**Your task**
Quote every line of the material below word for word, in its original order.

Collected data:
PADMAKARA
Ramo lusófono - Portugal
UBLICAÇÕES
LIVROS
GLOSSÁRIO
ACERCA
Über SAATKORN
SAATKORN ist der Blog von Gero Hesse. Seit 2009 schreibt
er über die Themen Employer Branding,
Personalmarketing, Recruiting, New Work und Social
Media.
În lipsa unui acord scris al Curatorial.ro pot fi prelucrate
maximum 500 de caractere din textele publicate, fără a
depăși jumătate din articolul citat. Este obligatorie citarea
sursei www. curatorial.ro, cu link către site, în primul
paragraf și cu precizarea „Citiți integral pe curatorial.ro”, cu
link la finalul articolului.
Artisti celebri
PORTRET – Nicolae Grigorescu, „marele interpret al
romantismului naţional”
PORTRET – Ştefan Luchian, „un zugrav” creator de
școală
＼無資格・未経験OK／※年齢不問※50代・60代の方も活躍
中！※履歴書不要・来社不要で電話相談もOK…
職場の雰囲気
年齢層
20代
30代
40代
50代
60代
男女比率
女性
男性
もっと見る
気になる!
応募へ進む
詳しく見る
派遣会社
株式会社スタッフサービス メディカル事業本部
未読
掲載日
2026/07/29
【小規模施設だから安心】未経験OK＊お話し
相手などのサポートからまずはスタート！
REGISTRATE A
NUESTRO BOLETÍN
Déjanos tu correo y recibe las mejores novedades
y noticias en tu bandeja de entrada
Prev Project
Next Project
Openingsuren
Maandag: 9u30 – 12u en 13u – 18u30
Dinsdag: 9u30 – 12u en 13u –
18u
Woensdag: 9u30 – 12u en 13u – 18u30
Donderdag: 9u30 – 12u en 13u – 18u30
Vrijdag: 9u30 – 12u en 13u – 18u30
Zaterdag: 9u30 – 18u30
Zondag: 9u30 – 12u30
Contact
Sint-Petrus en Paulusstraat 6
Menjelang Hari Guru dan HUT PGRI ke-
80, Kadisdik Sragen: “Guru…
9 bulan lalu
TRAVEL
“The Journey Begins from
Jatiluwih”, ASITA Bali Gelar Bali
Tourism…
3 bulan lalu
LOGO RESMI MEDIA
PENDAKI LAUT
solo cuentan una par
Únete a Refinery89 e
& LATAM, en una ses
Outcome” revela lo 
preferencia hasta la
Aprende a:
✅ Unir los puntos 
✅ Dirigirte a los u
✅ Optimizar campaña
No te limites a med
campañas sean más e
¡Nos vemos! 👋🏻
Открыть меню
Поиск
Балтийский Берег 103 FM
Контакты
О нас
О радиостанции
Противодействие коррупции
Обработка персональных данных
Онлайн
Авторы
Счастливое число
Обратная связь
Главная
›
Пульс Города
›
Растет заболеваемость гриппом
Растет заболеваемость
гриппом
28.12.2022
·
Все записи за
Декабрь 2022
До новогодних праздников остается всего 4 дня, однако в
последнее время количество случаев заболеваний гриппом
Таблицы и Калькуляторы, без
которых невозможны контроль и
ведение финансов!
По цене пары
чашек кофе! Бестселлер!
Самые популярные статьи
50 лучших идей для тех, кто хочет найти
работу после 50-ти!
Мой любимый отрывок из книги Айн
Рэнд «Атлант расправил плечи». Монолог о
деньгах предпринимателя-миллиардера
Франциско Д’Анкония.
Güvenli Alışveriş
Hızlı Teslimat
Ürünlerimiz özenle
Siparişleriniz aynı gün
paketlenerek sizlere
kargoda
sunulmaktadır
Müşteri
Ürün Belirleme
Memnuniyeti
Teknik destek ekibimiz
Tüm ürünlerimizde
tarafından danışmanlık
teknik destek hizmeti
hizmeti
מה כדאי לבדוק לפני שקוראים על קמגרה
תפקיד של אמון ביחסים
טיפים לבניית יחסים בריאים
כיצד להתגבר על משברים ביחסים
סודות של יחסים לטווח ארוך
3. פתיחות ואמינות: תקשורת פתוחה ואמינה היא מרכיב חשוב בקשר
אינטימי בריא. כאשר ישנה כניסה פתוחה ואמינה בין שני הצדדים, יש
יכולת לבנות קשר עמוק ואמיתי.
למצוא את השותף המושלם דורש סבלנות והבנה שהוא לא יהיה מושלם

**Solution below**
PADMAKARA
Ramo lusófono - Portugal
UBLICAÇÕES
LIVROS
GLOSSÁRIO
ACERCA
Über SAATKORN
SAATKORN ist der Blog von Gero Hesse. Seit 2009 schreibt
er über die Themen Employer Branding,
Personalmarketing, Recruiting, New Work und Social
Media.
În lipsa unui acord scris al Curatorial.ro pot fi prelucrate
maximum 500 de caractere din textele publicate, fără a
depăși jumătate din articolul citat. Este obligatorie citarea
sursei www. curatorial.ro, cu link către site, în primul
paragraf și cu precizarea „Citiți integral pe curatorial.ro”, cu
link la finalul articolului.
Artisti celebri
PORTRET – Nicolae Grigorescu, „marele interpret al
romantismului naţional”
PORTRET – Ştefan Luchian, „un zugrav” creator de
școală
＼無資格・未経験OK／※年齢不問※50代・60代の方も活躍
中！※履歴書不要・来社不要で電話相談もOK…
職場の雰囲気
年齢層
20代
30代
40代
50代
60代
男女比率
女性
男性
もっと見る
気になる!
応募へ進む
詳しく見る
派遣会社
株式会社スタッフサービス メディカル事業本部
未読
掲載日
2026/07/29
【小規模施設だから安心】未経験OK＊お話し
相手などのサポートからまずはスタート！
REGISTRATE A
NUESTRO BOLETÍN
Déjanos tu correo y recibe las mejores novedades
y noticias en tu bandeja de entrada
Prev Project
Next Project
Openingsuren
Maandag: 9u30 – 12u en 13u – 18u30
Dinsdag: 9u30 – 12u en 13u –
18u
Woensdag: 9u30 – 12u en 13u – 18u30
Donderdag: 9u30 – 12u en 13u – 18u30
Vrijdag: 9u30 – 12u en 13u – 18u30
Zaterdag: 9u30 – 18u30
Zondag: 9u30 – 12u30
Contact
Sint-Petrus en Paulusstraat 6
Menjelang Hari Guru dan HUT PGRI ke-
80, Kadisdik Sragen: “Guru…
9 bulan lalu
TRAVEL
“The Journey Begins from
Jatiluwih”, ASITA Bali Gelar Bali
Tourism…
3 bulan lalu
LOGO RESMI MEDIA
PENDAKI LAUT
solo cuentan una par
Únete a Refinery89 e
& LATAM, en una ses
Outcome” revela lo 
preferencia hasta la
Aprende a:
✅ Unir los puntos 
✅ Dirigirte a los u
✅ Optimizar campaña
No te limites a med
campañas sean más e
¡Nos vemos! 👋🏻
Открыть меню
Поиск
Балтийский Берег 103 FM
Контакты
О нас
О радиостанции
Противодействие коррупции
Обработка персональных данных
Онлайн
Авторы
Счастливое число
Обратная связь
Главная
›
Пульс Города
›
Растет заболеваемость гриппом
Растет заболеваемость
гриппом
28.12.2022
·
Все записи за
Декабрь 2022
До новогодних праздников остается всего 4 дня, однако в
последнее время количество случаев заболеваний гриппом
Таблицы и Калькуляторы, без
которых невозможны контроль и
ведение финансов!
По цене пары
чашек кофе! Бестселлер!
Самые популярные статьи
50 лучших идей для тех, кто хочет найти
работу после 50-ти!
Мой любимый отрывок из книги Айн
Рэнд «Атлант расправил плечи». Монолог о
деньгах предпринимателя-миллиардера
Франциско Д’Анкония.
Güvenli Alışveriş
Hızlı Teslimat
Ürünlerimiz özenle
Siparişleriniz aynı gün
paketlenerek sizlere
kargoda
sunulmaktadır
Müşteri
Ürün Belirleme
Memnuniyeti
Teknik destek ekibimiz
Tüm ürünlerimizde
tarafından danışmanlık
teknik destek hizmeti
hizmeti
מה כדאי לבדוק לפני שקוראים על קמגרה
תפקיד של אמון ביחסים
טיפים לבניית יחסים בריאים
כיצד להתגבר על משברים ביחסים
סודות של יחסים לטווח ארוך
3. פתיחות ואמינות: תקשורת פתוחה ואמינה היא מרכיב חשוב בקשר
אינטימי בריא. כאשר ישנה כניסה פתוחה ואמינה בין שני הצדדים, יש
יכולת לבנות קשר עמוק ואמיתי.
למצוא את השותף המושלם דורש סבלנות והבנה שהוא לא יהיה מושלם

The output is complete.